Kulbeck honors prairie cemetery

 

August 30, 2017

Old cemeteries can tell a huge amount of history and are becoming more popular all the time to find out just who lived in what age and in many cases how they died as well.

The cemetery at Hungry Hollow just east of Clear Creek is choked with lilacs and among those lilacs are names of children who died of influenza, and old timers who died after one might think they should.

The cemeteries in Zortman and Landusky, one choked out with iris, the other in an old growth forest tell many stories.

At the Zortman cemetery are buried many members of the Whitcomb family. They partially owned the Ruby Gulch Mining Company for many years. They have huge boulders marking where they are resting today and just one look at those massive boulders and one can tell that this is the resting place of a well known and beloved family. The cemetery is in a forest and a trek through the cemetery is a trek through this beautiful wooded bower. It is really something.


The cemetery at Landusky is not as elaborate but contains the graves of Tavie and Jim Kipp. Now there is a Montana pioneer family if there ever was one. Seeing that cemetery and the names of countless miners through the ages is to experience what the Little Rockies used to be like.

Just a couple of miles south of the Landusky cemetery is boot hill where Pike Landusky and two other bad men are buried. There is a huge pile of rocks on the top of Pike Landusky's grave. The old story goes that Landusky was so mean that they buried him four feet deeper than usual and piled that pile of rocks on top of his grave so he could not get out.


It might be said that when Kid Curry killed Pike Landusky he did a public service to the Little Rockies. Landusky's boot hill is on his old ranch. Old timers of that time were not going to waste any more land than they had to on a boot hill.

Lots of stories about cemeteries.

Thanks to Vicki Kulbeck, we have a honored cemetery in our midst. Called the Kenilworth cemetery is holds 42 graves and a lot of stories, some new and most old. Vicki's husband was buried there a couple of years ago and Vicki says she is going to be buried there as well.

The cemetery is west of Big Sandy on the Kenilworth road.

Here are some facts that Vicki has researched about that garden of good and evil as cemeteries are referred to by some authors.

Three acres were donated for a Bethany Evangelical Church in 1917 by Olaf and Clara Karlgodt. A church was going to be built there but never was. Instead the three acres has served as a cemetery since 1917.
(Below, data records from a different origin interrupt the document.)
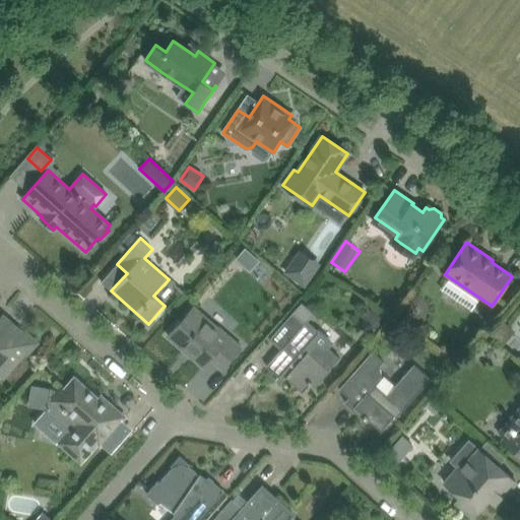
[(309,267),(294,269),(296,279),(311,277),(309,267)]
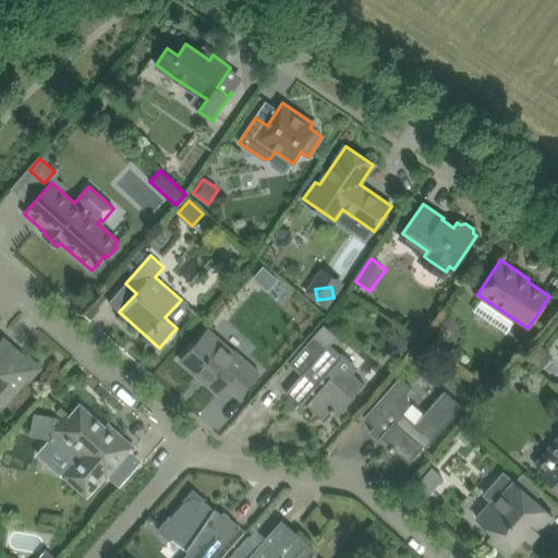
[(301,375),(286,392),(299,404),(302,401),(306,404),(317,414),(324,421),(331,412),(332,413),(335,411),(338,414),(364,384),(352,374),(358,367),(342,353),(340,354),(330,346),(338,337),(324,324),(314,336),(303,348),(289,364),(301,375)]
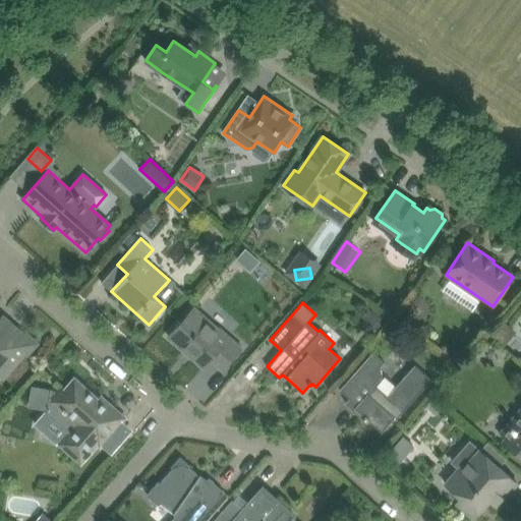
[(373,306),(363,320),(378,331),(388,319),(373,306)]
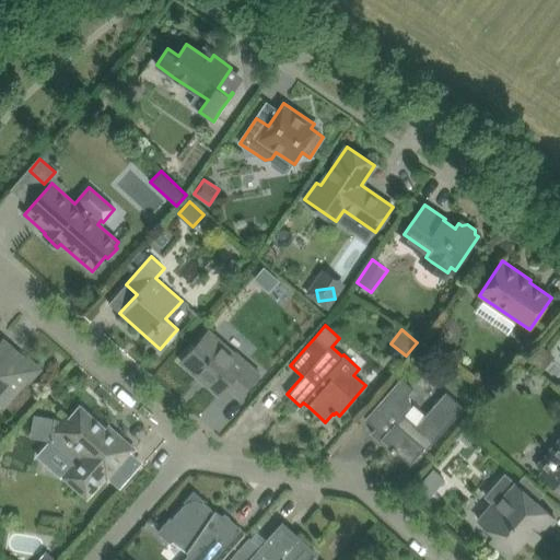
[(243,394),(257,377),(260,374),(246,362),(243,365),(206,333),(181,361),(198,376),(200,374),(209,382),(209,383),(220,393),(230,383),(243,394)]
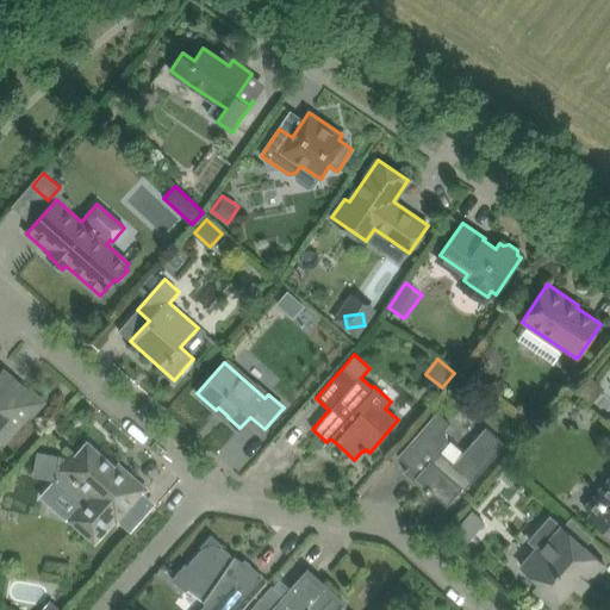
[(0,441),(2,443),(29,414),(31,416),(43,402),(30,390),(27,392),(19,385),(2,403),(0,400),(0,441)]
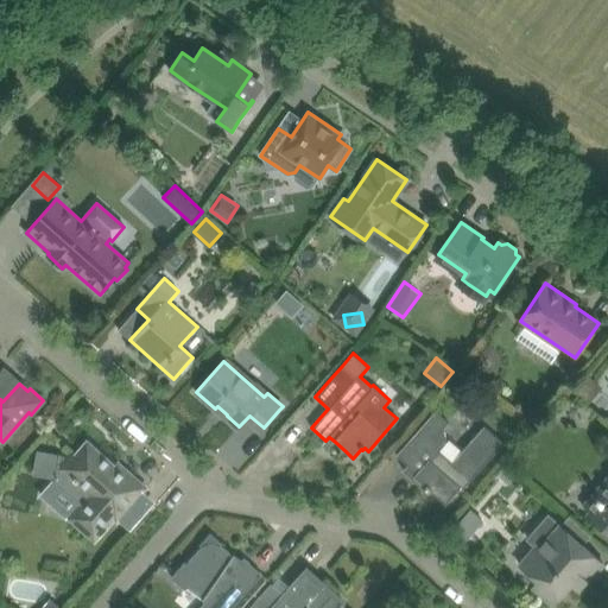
[(461,491),(477,473),(504,443),(483,426),(453,462),(439,451),(450,438),(441,430),(448,423),(435,411),(412,437),(397,455),(413,469),(409,475),(428,493),(431,489),(445,502),(458,487),(461,491)]
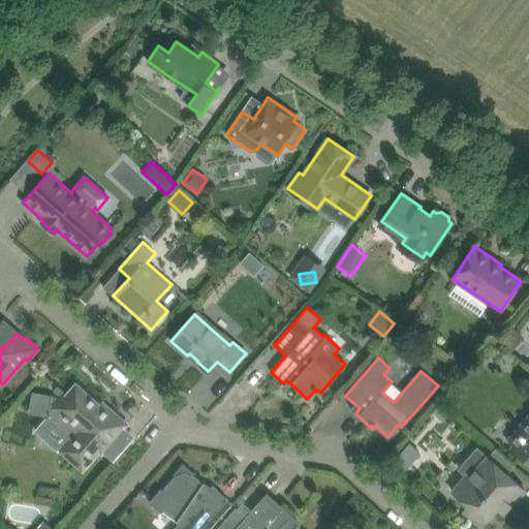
[(104,450),(127,424),(111,410),(109,412),(75,383),(65,396),(62,393),(59,397),(32,392),(29,413),(47,416),(70,437),(59,449),(82,470),(101,448),(104,450)]
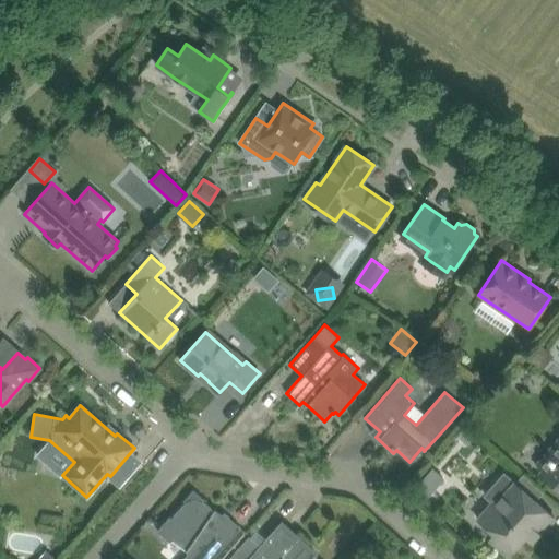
[(558,488),(558,438),(552,445),(558,451),(539,472),(558,488)]
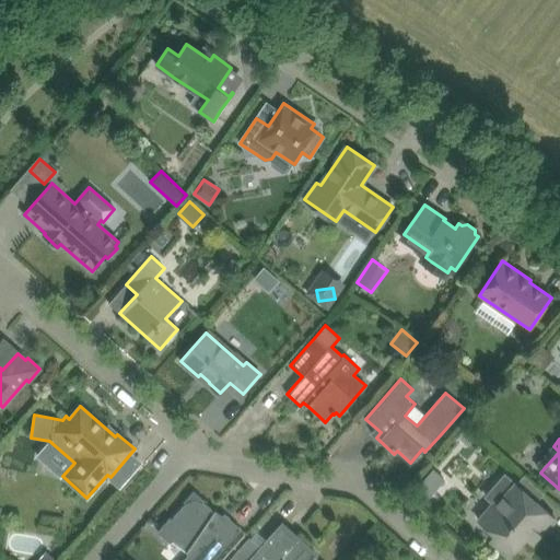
[(510,556),(526,537),(534,544),(556,518),(537,502),(545,493),(524,475),(515,485),(509,478),(505,482),(501,479),(486,496),(494,502),(479,521),(496,535),(491,540),(510,556)]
There are 42 people buried there at present including three unknown children.

Vicki says there are housewives, children, farmers, military men and one military woman, teachers, students, a doctor, a mail carrier, immigrants and one indentured servant buried in the cemetery.

Some of the deaths that took these people to their final resting place were cancer, drowning, German Flu, stillborns, pneumonia, septic, lagrippe, heart failure, car accident, renal failure, appendicitis and just plain old age.

First to be buried in the cemetery was Mike J. Weiss.

Christian and Thea Odegard donated some land for the cemetery as well. They came from Norway to Minnesota in 1905 and ended up in Montana in 1910.

They had 12 children, one died at one year old.

Thera, the eleventh child, married a neighbor Otto Finke.

Finke's came to Montana from Germany.they arrived in Big Sandy in 1910 and had four children. Otto was the last child and he married neighbor Thera.

See Page 3: Cemetery

Vicki notes that great, great grandson Fred Finke and family ranch the family land yet.

And one fun fact. Clara Odegard and her sister married brothers and homesteaded together.

Vicki Kulbeck had put together a well researched book about the Kenilworth Cemetery. She would like to share it with neighbors and maybe get some questions answered that have never been answered.

Specifically, Vicki needs information on

Kristine Kviltlang

Arthur Christofferson

Baby girl Christofferson

Audrey Irene Kulbeck

Mike J. Weiss.

Cemeteries tell us so much and "The Mountainer" have not even scratched the surface from the research that Vicki Kulbeck has done on her beloved Kenilworth cemetery.